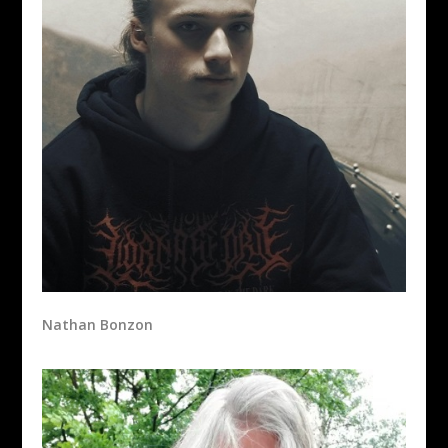
Nathan Bonzon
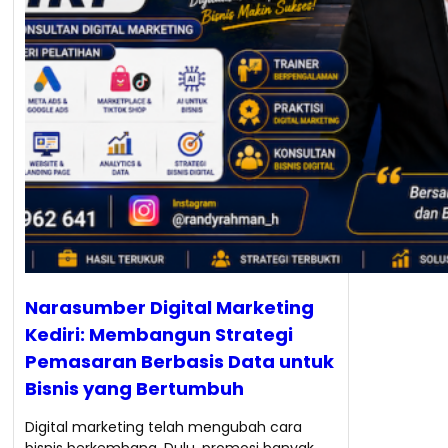
Narasumber Digital Marketing
Kediri: Membangun Strategi
Pemasaran Berbasis Data untuk
Bisnis yang Bertumbuh
Digital marketing telah mengubah cara
bisnis berkembang. Dulu, promosi banyak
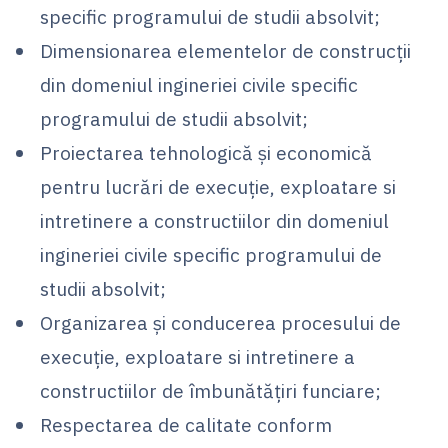
specific programului de studii absolvit;
Dimensionarea elementelor de construcţii
din domeniul ingineriei civile specific
programului de studii absolvit;
Proiectarea tehnologică şi economică
pentru lucrări de execuţie, exploatare si
intretinere a constructiilor din domeniul
ingineriei civile specific programului de
studii absolvit;
Organizarea şi conducerea procesului de
execuţie, exploatare si intretinere a
constructiilor de îmbunătăţiri funciare;
Respectarea de calitate conform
⁂
Problem to work on >>
An exact copy of all entries is needed, with no pictures in it.

Solved exercise >>
Nathan Bonzon
Narasumber Digital Marketing
Kediri: Membangun Strategi
Pemasaran Berbasis Data untuk
Bisnis yang Bertumbuh
Digital marketing telah mengubah cara
bisnis berkembang. Dulu, promosi banyak
specific programului de studii absolvit;
Dimensionarea elementelor de construcţii
din domeniul ingineriei civile specific
programului de studii absolvit;
Proiectarea tehnologică şi economică
pentru lucrări de execuţie, exploatare si
intretinere a constructiilor din domeniul
ingineriei civile specific programului de
studii absolvit;
Organizarea şi conducerea procesului de
execuţie, exploatare si intretinere a
constructiilor de îmbunătăţiri funciare;
Respectarea de calitate conform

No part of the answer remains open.